Add dataset description to your BIDS repository

You can add a dataset description file to your BIDS repository. mne_bids.make_dataset_description() provides a convenient way of generating this file. You can see how it is done at the end of this mne-bids tutorial

Anonymize your BIDS repository for sharing

As is, the BIDS repository generated by the conversion process is sufficient for you to work on, but it will contain information which in theory could be used along with other pieces of information obtained elsewhere to uniquely identify a participant. For example, the date of the recording is used in the BIDS dataset to link the meg raw data with the corresponding emptyroom recording is one such piece of information.

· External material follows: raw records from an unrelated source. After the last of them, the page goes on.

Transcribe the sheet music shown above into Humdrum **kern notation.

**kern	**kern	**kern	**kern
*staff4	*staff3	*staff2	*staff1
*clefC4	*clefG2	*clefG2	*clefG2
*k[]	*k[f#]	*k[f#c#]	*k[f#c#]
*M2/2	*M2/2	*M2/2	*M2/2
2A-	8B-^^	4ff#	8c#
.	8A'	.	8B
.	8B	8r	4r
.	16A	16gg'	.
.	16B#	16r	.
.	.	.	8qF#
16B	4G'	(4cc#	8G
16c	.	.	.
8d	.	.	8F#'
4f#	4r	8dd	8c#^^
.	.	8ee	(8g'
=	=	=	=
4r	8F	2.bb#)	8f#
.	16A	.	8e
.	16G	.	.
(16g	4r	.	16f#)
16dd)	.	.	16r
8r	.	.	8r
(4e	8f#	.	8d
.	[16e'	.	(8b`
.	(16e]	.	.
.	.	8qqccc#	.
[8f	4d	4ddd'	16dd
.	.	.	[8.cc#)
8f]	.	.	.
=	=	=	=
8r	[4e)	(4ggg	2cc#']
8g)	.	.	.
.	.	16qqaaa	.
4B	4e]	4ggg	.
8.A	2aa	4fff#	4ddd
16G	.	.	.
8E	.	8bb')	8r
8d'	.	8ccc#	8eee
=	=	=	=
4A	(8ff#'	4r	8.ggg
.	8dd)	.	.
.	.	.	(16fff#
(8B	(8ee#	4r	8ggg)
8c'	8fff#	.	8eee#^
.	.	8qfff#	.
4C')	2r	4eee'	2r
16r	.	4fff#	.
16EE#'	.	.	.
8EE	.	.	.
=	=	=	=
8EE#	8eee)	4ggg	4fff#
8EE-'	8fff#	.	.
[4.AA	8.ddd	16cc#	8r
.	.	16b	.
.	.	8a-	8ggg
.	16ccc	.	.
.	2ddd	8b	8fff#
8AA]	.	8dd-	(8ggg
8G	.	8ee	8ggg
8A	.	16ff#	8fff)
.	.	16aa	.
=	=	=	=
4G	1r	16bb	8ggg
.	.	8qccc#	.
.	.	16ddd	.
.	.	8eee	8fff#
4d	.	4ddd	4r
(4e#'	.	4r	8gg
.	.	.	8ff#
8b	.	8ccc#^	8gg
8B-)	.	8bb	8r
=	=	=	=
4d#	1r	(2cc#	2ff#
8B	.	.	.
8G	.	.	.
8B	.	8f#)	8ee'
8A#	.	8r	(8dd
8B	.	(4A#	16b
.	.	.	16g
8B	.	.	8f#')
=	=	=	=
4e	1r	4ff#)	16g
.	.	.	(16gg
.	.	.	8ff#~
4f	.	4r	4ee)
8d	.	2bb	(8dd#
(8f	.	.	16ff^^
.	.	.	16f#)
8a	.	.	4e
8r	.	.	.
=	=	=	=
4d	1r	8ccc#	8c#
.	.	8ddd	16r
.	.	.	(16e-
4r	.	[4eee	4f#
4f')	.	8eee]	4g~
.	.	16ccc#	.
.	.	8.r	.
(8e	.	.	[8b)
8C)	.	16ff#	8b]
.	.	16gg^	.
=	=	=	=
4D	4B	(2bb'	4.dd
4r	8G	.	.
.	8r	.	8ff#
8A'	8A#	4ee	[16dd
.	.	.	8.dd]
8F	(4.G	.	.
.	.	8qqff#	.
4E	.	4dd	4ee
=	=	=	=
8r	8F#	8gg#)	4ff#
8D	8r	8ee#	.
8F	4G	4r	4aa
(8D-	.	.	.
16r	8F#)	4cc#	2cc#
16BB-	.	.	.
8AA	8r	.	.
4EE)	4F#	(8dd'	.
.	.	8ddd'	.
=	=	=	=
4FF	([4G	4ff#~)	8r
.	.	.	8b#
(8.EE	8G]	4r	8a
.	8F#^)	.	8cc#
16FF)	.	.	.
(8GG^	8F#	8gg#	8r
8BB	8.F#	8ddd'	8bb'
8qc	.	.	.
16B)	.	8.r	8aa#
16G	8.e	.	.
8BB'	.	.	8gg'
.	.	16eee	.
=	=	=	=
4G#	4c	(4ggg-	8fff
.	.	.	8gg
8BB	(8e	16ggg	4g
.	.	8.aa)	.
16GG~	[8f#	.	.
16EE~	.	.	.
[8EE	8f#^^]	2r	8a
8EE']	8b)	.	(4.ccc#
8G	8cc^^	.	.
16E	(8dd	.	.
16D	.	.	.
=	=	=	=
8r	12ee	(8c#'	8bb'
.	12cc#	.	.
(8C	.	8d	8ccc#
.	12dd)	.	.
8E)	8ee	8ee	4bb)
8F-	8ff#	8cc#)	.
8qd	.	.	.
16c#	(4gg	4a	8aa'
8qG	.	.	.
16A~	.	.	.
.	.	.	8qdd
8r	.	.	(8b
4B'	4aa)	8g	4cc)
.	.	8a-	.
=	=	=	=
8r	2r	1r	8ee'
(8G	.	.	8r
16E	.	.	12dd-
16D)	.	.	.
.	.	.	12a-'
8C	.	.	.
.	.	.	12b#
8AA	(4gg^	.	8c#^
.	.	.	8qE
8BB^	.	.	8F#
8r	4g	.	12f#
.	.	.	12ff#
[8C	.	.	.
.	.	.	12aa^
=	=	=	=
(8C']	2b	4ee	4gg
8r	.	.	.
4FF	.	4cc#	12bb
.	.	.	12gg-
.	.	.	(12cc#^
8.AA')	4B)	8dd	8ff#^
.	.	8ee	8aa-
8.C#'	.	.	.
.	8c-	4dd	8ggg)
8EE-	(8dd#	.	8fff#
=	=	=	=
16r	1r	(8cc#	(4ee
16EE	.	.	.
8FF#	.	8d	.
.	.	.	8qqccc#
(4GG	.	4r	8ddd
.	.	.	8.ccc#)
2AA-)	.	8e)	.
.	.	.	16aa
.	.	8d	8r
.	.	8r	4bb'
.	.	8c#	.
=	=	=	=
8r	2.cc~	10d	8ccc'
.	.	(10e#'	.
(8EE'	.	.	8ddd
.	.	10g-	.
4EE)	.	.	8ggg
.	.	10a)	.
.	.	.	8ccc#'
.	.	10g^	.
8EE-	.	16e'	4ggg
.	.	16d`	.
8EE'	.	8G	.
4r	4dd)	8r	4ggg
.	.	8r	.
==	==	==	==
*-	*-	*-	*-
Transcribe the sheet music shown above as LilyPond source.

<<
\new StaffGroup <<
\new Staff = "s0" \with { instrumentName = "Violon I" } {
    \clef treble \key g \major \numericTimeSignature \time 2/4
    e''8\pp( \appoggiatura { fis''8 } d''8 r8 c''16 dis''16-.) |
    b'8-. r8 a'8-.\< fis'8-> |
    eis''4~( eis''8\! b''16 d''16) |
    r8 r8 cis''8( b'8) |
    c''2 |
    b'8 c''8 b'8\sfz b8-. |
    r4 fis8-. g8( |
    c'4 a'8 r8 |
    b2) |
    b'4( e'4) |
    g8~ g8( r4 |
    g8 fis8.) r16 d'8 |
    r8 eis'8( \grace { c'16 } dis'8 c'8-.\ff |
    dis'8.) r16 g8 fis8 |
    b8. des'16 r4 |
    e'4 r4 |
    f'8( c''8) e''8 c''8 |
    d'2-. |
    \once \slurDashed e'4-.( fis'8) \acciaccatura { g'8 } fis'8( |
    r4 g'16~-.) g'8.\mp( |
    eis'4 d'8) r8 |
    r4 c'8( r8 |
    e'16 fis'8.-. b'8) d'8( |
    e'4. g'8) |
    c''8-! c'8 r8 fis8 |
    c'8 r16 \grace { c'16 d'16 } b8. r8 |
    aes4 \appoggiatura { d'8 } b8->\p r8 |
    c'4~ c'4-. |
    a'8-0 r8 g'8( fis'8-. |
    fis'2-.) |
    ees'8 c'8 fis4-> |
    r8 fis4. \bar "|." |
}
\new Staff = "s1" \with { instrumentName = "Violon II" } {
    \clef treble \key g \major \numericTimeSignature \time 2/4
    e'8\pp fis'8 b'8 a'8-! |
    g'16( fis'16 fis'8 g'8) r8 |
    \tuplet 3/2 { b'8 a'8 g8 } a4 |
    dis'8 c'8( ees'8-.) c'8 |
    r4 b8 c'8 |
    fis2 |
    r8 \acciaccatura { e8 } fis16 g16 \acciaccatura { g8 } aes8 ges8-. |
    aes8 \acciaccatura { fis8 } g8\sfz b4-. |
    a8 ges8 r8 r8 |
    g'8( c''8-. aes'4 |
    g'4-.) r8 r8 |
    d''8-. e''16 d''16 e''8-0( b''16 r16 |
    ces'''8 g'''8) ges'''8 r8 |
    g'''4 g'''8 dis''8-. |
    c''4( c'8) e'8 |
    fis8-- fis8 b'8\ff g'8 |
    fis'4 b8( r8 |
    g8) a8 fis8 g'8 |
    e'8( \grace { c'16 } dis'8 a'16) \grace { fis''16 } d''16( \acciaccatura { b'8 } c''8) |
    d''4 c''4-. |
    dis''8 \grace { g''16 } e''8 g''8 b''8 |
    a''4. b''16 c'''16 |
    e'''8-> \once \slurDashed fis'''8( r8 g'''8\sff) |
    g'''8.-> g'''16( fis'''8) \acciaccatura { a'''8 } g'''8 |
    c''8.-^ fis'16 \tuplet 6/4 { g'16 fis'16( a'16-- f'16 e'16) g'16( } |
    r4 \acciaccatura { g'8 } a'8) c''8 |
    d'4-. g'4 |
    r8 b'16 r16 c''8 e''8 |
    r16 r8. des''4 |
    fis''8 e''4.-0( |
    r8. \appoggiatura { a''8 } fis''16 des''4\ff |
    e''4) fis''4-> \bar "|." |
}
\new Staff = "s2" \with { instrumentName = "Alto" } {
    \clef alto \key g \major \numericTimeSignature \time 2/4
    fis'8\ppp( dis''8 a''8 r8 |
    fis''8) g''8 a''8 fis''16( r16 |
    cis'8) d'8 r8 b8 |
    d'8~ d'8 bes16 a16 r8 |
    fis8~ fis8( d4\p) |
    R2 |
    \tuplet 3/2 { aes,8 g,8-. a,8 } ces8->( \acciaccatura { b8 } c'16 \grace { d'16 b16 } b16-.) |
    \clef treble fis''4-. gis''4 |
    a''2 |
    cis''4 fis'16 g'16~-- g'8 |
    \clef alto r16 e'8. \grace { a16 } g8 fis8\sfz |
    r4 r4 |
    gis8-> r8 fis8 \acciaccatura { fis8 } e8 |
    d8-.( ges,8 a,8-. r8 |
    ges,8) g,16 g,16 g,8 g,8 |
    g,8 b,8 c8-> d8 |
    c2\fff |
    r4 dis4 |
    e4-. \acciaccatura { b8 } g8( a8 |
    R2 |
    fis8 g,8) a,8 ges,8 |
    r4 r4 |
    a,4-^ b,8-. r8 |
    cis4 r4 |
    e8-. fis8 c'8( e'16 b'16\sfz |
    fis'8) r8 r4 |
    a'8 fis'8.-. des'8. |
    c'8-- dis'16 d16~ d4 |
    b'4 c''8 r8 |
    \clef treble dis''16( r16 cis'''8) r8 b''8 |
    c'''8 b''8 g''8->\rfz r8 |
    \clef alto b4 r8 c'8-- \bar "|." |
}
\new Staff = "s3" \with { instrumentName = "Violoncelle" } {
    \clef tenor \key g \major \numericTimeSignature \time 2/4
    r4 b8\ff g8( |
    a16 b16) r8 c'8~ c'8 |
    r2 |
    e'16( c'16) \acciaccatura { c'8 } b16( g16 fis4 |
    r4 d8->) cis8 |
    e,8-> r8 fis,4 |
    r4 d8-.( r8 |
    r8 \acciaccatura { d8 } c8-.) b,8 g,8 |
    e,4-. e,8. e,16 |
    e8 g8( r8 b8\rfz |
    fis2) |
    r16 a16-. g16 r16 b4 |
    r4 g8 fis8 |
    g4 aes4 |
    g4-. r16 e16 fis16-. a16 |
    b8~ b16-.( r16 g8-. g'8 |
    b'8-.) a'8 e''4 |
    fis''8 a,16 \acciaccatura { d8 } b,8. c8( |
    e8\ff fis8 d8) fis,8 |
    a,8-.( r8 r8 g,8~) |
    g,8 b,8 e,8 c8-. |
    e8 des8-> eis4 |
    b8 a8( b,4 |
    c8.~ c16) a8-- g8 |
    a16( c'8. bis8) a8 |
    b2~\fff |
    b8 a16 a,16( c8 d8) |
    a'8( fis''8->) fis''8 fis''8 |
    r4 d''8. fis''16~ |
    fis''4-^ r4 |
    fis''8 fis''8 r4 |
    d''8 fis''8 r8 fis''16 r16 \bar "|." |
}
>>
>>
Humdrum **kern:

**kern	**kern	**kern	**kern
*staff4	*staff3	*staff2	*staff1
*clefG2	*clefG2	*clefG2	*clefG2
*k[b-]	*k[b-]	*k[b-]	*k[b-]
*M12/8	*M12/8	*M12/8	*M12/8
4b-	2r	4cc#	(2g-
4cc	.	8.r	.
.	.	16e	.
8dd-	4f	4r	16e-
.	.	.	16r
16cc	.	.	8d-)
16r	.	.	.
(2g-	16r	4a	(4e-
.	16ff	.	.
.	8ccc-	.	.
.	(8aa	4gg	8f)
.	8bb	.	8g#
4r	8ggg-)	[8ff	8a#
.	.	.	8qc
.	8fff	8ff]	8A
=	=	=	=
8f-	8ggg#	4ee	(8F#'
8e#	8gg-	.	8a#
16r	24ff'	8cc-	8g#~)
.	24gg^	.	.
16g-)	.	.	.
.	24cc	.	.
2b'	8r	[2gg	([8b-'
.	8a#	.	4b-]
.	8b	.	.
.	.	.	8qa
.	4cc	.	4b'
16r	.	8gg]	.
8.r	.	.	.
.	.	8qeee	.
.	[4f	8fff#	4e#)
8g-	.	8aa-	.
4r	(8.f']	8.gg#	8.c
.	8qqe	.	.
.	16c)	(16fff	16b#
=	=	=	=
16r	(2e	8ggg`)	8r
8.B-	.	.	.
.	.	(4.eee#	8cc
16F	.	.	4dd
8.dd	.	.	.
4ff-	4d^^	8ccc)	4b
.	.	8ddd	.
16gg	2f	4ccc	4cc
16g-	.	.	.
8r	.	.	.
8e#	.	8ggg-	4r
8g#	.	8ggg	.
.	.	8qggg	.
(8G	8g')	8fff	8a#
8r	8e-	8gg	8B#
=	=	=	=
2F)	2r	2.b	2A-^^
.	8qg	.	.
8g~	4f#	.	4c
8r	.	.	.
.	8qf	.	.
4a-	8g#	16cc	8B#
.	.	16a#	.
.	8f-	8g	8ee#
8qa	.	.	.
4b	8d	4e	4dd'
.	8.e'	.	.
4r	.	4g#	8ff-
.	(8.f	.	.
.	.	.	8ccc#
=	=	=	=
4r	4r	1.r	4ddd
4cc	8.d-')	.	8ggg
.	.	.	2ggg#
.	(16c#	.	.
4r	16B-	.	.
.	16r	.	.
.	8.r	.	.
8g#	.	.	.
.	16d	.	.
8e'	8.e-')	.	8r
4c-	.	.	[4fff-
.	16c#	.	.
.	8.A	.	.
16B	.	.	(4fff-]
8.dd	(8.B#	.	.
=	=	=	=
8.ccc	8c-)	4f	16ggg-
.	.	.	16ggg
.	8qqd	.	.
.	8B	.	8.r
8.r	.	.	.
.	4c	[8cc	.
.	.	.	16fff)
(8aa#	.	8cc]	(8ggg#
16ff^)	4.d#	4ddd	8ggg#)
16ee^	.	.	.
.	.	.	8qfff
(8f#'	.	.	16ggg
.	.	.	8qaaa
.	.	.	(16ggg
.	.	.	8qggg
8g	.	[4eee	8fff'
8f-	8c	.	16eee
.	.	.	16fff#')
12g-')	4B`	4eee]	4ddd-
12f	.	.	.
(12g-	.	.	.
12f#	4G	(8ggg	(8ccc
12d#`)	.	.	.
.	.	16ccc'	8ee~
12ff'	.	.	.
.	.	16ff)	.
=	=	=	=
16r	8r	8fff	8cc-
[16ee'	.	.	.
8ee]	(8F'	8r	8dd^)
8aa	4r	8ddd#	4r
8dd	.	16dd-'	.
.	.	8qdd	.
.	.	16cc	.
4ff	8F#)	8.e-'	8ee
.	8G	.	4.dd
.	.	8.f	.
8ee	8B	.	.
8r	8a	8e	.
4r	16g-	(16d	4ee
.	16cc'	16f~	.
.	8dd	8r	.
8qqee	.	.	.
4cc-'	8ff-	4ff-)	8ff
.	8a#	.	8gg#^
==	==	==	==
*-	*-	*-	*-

If you wish to share your data outside the CBU, you will need to anonymize the BIDS repository. Please read this mne-bids tutorial to learn more about anonymizing a BIDS repository. The package provides a convenient fucntion, mne_bids.anonymize_dataset() to do the heavy lifting for you. Keep in mind to double check your anonymized dataset if there are any such pieces of information left in the dataset. Ultimately it is your responsibility make sure that the dataset you're sharing is GDPR compliant. Please email the methods group if you have any questions about this.

Derivative analyses

The BIDS standard specifies the 'derivatives' folder where you can save the results of your subsequent analyses. You can read more about this here. Generally, the rules of file naming and folder structure are more relaxed in the derivatives folder, but it is still a good idea to follow the BIDS standard as closely as possible. A suggested folder structure for the derivatives would be:

project_root
├── data
│   ├── rawdata
│   ├── sourcedata
│   ├── derivatives
│   │   ├── analysis_1
│   │   │   ├── sub-01
│   │   │   ├── etc...
│   │   ├── analysis_2
│   │   │   ├── etc...

For setting up folder structure and managing paths when accessing/saving files in your analyses we recommend using the BIDSPath class provided by the mne-bids package. You can read more about using BIDSPath object in this tutorial and see meg_bids_data_conversion.py for examples of how to use it. Pro tip: set check=False when creating a BIDSPath object to avoid imposing strict BIDS compliance on file naming in your derivatives folder.